BEGIN
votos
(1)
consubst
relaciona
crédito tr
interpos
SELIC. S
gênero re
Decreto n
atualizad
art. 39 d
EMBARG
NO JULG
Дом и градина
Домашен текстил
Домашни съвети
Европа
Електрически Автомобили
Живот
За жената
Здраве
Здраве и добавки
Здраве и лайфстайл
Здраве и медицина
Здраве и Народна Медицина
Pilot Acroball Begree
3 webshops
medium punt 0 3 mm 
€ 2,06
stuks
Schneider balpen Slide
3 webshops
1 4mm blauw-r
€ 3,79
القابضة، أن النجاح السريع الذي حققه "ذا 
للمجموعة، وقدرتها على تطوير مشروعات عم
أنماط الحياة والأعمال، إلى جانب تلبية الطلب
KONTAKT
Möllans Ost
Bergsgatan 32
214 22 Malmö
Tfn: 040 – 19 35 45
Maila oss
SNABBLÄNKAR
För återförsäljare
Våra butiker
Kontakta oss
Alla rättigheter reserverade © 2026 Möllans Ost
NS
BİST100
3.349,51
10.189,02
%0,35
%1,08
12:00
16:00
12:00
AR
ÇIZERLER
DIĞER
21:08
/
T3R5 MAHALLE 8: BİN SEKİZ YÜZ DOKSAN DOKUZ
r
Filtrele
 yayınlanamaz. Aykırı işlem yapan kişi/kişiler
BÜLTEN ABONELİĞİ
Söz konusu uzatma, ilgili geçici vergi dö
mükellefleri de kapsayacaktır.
END
To-do item: Rewrite all the items, putting "stores" wherever "webshops" appears and leaving everything else unchanged.

Expected output:
votos
(1)
consubst
relaciona
crédito tr
interpos
SELIC. S
gênero re
Decreto n
atualizad
art. 39 d
EMBARG
NO JULG
Дом и градина
Домашен текстил
Домашни съвети
Европа
Електрически Автомобили
Живот
За жената
Здраве
Здраве и добавки
Здраве и лайфстайл
Здраве и медицина
Здраве и Народна Медицина
Pilot Acroball Begree
3 stores
medium punt 0 3 mm 
€ 2,06
stuks
Schneider balpen Slide
3 stores
1 4mm blauw-r
€ 3,79
القابضة، أن النجاح السريع الذي حققه "ذا 
للمجموعة، وقدرتها على تطوير مشروعات عم
أنماط الحياة والأعمال، إلى جانب تلبية الطلب
KONTAKT
Möllans Ost
Bergsgatan 32
214 22 Malmö
Tfn: 040 – 19 35 45
Maila oss
SNABBLÄNKAR
För återförsäljare
Våra butiker
Kontakta oss
Alla rättigheter reserverade © 2026 Möllans Ost
NS
BİST100
3.349,51
10.189,02
%0,35
%1,08
12:00
16:00
12:00
AR
ÇIZERLER
DIĞER
21:08
/
T3R5 MAHALLE 8: BİN SEKİZ YÜZ DOKSAN DOKUZ
r
Filtrele
 yayınlanamaz. Aykırı işlem yapan kişi/kişiler
BÜLTEN ABONELİĞİ
Söz konusu uzatma, ilgili geçici vergi dö
mükellefleri de kapsayacaktır.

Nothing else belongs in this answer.